KGerry · February 18, 2022, 12:20pm

Please provide the following information when requesting support.

• Hardware (T4/V100/Xavier/Nano/etc)
• Network Type Yolo_v4 - Resnet 18
• TLT Version (latest)
• Training spec file(If have, please share here)
• How to reproduce the issue ? (This is for errors. Please share the command line and the detailed log here.)

As a first timer in training a Yolo v4 Object detector (I’ve trained Detectnet before) I’m a bit confused about the train-loss, validation-loss and (m)ap metric’s. Let me elaborate: During training the train-loss is declining, as expected. After the 10th Epoch it does the first eval. The validation-loss is lower than the training-loss. after about 50 or 60 Epochs, the validation-loss flatlines (as expected), but still is lower than train-loss. The last 20 epochs the validation-loss starts to climb, with indicates overfitting.

In my experience, one should see the validation-loss climb when the model is overfitting. Normally overfitting occurs when train-loss is lower than validation-loss. This is not the case in my situation.
Datasets are very large and nicely distributed. No strange train/val ratio. Maybe it’s the regularization or optimizers?

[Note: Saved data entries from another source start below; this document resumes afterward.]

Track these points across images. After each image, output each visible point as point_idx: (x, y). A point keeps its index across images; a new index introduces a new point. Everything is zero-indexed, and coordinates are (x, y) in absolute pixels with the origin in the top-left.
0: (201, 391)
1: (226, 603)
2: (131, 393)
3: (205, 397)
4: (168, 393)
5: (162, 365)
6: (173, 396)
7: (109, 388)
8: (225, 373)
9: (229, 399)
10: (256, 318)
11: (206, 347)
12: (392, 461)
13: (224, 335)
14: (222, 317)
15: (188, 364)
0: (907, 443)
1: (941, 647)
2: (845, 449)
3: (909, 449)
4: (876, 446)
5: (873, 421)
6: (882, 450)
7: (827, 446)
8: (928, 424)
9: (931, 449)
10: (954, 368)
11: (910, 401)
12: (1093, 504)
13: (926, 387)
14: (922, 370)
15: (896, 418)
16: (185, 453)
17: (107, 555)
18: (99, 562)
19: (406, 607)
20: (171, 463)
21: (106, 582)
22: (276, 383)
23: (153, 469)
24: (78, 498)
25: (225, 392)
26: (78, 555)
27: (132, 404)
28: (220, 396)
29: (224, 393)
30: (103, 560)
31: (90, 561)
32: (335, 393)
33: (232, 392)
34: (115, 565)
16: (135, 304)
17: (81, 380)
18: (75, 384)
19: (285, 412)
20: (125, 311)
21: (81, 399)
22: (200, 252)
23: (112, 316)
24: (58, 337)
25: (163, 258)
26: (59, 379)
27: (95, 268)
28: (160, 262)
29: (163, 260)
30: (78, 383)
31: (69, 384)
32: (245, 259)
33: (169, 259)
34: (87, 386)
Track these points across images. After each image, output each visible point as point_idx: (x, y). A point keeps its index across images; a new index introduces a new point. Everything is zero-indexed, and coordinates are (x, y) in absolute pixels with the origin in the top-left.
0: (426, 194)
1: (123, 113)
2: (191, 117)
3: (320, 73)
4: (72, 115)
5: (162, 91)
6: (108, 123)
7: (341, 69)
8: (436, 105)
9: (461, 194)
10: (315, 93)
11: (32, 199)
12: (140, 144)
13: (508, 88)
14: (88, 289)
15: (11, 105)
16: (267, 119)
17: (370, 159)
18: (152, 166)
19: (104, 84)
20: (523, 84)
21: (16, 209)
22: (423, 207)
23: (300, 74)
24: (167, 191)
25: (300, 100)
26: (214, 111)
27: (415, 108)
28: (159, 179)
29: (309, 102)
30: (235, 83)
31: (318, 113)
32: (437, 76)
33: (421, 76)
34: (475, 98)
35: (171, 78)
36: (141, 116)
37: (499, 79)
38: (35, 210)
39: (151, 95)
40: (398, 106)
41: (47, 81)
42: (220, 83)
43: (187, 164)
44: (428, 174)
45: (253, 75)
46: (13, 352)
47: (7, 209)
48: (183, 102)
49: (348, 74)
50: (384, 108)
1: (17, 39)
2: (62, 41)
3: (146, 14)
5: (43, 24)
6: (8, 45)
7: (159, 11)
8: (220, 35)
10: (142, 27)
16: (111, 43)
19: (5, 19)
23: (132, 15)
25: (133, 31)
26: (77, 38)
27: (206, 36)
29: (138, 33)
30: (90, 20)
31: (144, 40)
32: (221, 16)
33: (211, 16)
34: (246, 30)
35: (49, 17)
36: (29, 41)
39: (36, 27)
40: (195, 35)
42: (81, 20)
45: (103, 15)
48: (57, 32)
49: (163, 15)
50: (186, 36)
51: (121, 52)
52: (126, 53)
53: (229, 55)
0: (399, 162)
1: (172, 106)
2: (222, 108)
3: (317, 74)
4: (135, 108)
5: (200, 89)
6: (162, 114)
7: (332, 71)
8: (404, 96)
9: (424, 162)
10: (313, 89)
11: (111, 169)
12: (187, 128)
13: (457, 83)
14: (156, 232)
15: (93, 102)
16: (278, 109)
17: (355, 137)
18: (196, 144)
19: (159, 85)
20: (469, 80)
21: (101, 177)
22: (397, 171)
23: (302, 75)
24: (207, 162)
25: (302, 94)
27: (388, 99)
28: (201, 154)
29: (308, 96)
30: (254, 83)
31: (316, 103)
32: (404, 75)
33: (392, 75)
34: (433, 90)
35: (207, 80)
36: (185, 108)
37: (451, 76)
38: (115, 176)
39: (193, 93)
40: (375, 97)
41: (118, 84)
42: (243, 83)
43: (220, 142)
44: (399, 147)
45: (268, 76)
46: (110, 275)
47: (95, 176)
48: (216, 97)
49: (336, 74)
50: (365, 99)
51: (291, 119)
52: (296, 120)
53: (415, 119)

Which leads me to my question. When selecting an Epoch to use for inference OR retrain, should I choose the epoch with the lowest eval-loss? Or the highest (M)ap?

Morganh · February 18, 2022, 3:20pm

Yes. Please use the best one.

KGerry · February 18, 2022, 3:40pm

As in the one with the highest (m)ap?

Morganh · February 18, 2022, 3:41pm

Yes.

system · March 4, 2022, 3:42pm

This topic was automatically closed 14 days after the last reply. New replies are no longer allowed.